Lorsque j’ai débuté ce projet, j’ai tout de suite pensé cette pièce de manière graphique et sensorielle, à la croisée des cultures africaines et asiatiques. J’ai proposé aux interprètes de puiser dans un catalogue de gestes issus de danses africaines, des danses urbaines, des arts martiaux asiatiques (comme le Viet Vo Dao, le Tai chi, le Kung Fu, etc.) et de voir comment on pouvait basculer d’un geste à l’autre. En plus de ce vocabulaire, j’ai aussi apporté des références plus spirituelles, comme la symbolique des étoiles dans la cosmogonie dogon, des chants traditionnels, des légendes africaines, et chacun·e a aussi partagé des danses ou des mouvements qui sont issus de leur pratiques chorégraphiques respectives. De plus, en janvier 2022, j’ai eu la chance d’être invité au festival Faro Foni Waati à Bamako et de collaborer durant trois semaines avec des danseur·euse·s africain·e·s à partir de cette recherche initiale autour de Yasuke Kurosan. De cette rencontre est née une première performance qui a été une grande source d’inspiration pour la suite du processus.
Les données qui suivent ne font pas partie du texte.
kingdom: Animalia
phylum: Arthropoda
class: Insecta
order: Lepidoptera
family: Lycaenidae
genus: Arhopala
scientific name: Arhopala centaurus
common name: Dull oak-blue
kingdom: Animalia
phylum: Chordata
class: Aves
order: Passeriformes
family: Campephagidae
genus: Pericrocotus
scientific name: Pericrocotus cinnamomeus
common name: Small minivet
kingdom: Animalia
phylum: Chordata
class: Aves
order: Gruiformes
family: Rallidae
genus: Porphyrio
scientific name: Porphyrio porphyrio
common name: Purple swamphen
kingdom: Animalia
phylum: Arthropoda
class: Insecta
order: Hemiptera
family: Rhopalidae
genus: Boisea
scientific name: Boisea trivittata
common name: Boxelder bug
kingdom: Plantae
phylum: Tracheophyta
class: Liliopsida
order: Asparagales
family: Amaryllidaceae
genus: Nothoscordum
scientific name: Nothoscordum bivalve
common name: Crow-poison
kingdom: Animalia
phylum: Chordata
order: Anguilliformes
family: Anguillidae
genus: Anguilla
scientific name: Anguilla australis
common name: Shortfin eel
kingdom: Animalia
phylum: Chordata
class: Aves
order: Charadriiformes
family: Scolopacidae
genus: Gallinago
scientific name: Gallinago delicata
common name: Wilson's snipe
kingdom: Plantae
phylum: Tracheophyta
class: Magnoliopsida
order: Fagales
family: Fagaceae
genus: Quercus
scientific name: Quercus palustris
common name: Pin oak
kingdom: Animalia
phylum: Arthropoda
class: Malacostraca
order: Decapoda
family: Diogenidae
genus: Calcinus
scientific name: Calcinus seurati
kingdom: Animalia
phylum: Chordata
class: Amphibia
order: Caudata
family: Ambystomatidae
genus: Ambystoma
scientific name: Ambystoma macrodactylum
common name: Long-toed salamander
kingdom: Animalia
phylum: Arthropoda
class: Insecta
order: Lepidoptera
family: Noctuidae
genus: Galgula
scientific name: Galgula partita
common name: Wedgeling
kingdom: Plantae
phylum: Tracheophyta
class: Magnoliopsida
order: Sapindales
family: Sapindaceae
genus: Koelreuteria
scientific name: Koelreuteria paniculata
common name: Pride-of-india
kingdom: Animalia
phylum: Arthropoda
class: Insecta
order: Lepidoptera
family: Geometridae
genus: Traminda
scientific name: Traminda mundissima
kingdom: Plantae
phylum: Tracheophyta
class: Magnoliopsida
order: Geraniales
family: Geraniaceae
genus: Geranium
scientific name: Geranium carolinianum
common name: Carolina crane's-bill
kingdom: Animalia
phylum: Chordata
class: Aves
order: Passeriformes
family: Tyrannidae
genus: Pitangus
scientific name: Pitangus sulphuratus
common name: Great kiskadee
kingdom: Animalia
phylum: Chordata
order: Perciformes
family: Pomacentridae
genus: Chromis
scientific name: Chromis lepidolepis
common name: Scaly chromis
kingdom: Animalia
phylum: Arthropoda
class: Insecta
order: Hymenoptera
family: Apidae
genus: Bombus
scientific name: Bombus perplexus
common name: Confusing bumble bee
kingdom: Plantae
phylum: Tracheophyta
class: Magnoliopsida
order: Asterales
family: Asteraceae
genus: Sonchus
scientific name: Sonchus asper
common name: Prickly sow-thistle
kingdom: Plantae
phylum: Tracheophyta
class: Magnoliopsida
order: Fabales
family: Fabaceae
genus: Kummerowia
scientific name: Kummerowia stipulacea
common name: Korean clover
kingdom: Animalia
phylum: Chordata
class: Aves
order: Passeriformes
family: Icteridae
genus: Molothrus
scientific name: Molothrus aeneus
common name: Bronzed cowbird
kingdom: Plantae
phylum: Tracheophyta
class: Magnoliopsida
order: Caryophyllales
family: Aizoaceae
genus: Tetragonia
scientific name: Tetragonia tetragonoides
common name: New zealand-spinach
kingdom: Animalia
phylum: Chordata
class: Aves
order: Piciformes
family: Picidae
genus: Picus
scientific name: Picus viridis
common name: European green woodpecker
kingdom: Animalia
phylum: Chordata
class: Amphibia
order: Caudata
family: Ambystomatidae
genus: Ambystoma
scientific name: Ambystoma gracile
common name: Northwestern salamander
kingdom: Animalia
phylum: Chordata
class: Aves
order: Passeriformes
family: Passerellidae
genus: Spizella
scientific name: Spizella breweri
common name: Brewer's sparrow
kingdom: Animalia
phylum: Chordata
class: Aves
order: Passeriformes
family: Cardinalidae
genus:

De retour à Paris, j’ai ainsi partagé à l’équipe de nouvelles partitions chorégraphiques inspirées de danses guerrières du Mali, Sénégal, Burkina Faso, Togo, Ghana… Sans ce voyage en Afrique et la rencontre avec ces danseur·euse·s africain·e·s, la pièce aurait été vraiment différente.

En tant que chorégraphe, votre écriture s’articule toujours avec la musique et la lumière. Comment avez-vous abordé ces deux médiums dans Yasuke Kurosan ?

En effet, la lumière et la musique occupent toujours une place essentielle dans la dramaturgie de mes pièces. Dans Yasuke Kurosan, la lumière et l’obscurité participent énormément à l’écriture de la danse. Pour moi, la lumière est le visible de l’invisible : elle représente l’énergie de la vie et de la mort, le passé, le présent, le futur. Avec le scénographe Olivier Brichet, nous avons travaillé la lumière de manière symbolique en nous inspirant des mêmes références que j’avais apporté pour la danse. Par exemple, dans la cosmogonie dogon, chaque personne vivante ou décédée possède une étoile dans le ciel. De petits points lumineux au sol font donc référence à nos ancêtres qui nous accompagnent dans la création de notre identité. Aussi, étant donné que nous n’avons pas de représentations véridiques de Yasuke Kurosan, jouer avec l’obscurité a permis de suggérer sa figure à travers nos différentes silhouettes et visages car, au final, en tant que métisses ou enfants d’immigrés, nous sommes en quelque sorte toutes et tous des Yasuke. Pour la musique, j’ai proposé à Julien Villa d’imaginer un voyage qui fait des aller-retour entre l’Afrique et l’Asie ou de créer des sonorités hybrides qui s’inspirent de musiques traditionnelles, urbaines, symphoniques ou électroniques. Ce métissage sonore s’inscrit dans la même démarche que pour la danse, avec l’envie de créer de nouveaux  dialogues imaginaires entre les cultures. 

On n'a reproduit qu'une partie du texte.